Géré par la Fondation Roi Baudouin, le Fonds Kornelia Dirichs soutient les femmes sans-abri de la Région de Bruxelles-Capitale. Grâce aux moyens de ce Fonds, Communa a pu recruter un animateur pour gérer au quotidien le ‘Cocon gourmand’ et assurer une permanence dans les locaux. L'aménagement du local a également pu être pris en charge et un vélo électrique a été acheté. "Cela a beaucoup facilité les courses et la mobilité de l'équipe", explique M. German.
Le ‘Cocon gourmand’ abrite également une laverie sociale depuis 2022, en collaboration avec l'asbl Plouf ! Les habitantes de la Sorocité et les gens du quartier peuvent venir y faire leur lessive et prendre un café. Plouf ! a installé un certain nombre de machines à laver et permet aux gens de se rencontrer. Non seulement le lavage chez Plouf ! est beaucoup moins cher, mais pour les habitants du quartier, c'est aussi moins loin et jamais ennuyeux ; il y a toujours quelque chose à faire.
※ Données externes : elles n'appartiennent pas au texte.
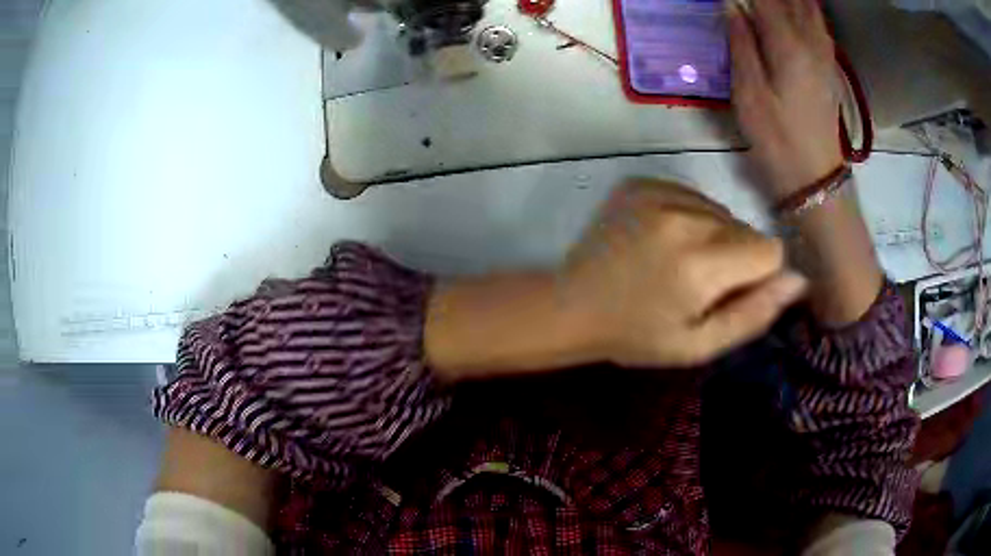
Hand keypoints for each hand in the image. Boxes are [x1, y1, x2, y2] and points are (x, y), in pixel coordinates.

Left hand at [562, 180, 806, 367]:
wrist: (571, 304)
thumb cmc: (636, 335)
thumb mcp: (698, 345)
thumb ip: (754, 314)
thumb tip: (799, 281)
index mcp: (701, 262)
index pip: (770, 249)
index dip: (760, 275)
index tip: (732, 292)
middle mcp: (685, 216)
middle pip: (746, 228)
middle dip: (737, 257)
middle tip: (698, 283)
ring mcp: (659, 191)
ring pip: (721, 210)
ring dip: (713, 235)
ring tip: (676, 262)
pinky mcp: (640, 181)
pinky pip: (691, 195)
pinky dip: (688, 217)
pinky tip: (660, 240)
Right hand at [728, 0, 844, 199]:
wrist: (815, 177)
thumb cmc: (778, 139)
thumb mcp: (749, 94)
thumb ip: (740, 44)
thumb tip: (731, 6)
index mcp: (788, 44)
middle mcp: (811, 41)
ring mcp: (824, 53)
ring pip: (810, 6)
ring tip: (770, 2)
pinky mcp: (828, 65)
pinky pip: (818, 22)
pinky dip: (805, 7)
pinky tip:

"Nous voulons responsabiliser les habitantes de la Sorocité, les rendre plus autonomes. Nous avons un Conseil des habitantes lors duquel nous nous engageons, mais nous les écoutons aussi dans nos contacts quotidiens, plus informels", explique Simon. "Ce que nous faisons dans le ‘Cocon gourmand’, nous l'adaptons autant que possible à leurs besoins. Et nous leur proposons des informations sur des sujets qui les concernent, par exemple la gestion énergétique de leur appartement. Nous sommes dans l'écoute active et non dans le jugement. Nous travaillons, même si, bien sûr, des règles et des accords sont nécessaires pour vivre ensemble. Les personnes qui ont vécu longtemps dans la rue manquent parfois de certaines compétences et habitudes que la plupart des gens considèrent comme acquises. En misant sur une bonne entente, et grâce à notre proximité, nous apprenons à vivre ensemble".
Pendant ce temps, l'ambiance à la table reste bonne. Des gens partent, d'autres arrivent. "J'ai envie de faire un gratin aux chicons", confie l'une des résidentes. "La liste des courses est déjà prête". Tout le monde est enthousiaste, on se met d'accord sur qui prendra le lead de la cuisine, qui viendra aider, qui fera les courses. Simon et German sont satisfaits : "Cette dynamique s'est installée petit à petit, avec le temps. Au début, nous faisions tout nous-mêmes : la cuisine, la vaisselle, le ménage... Entre-temps, les occupantes prennent elles-mêmes plus d'initiatives, elles voient davantage ce qu'il est possible de faire et comment. Notre façon de travailler porte ses fruits."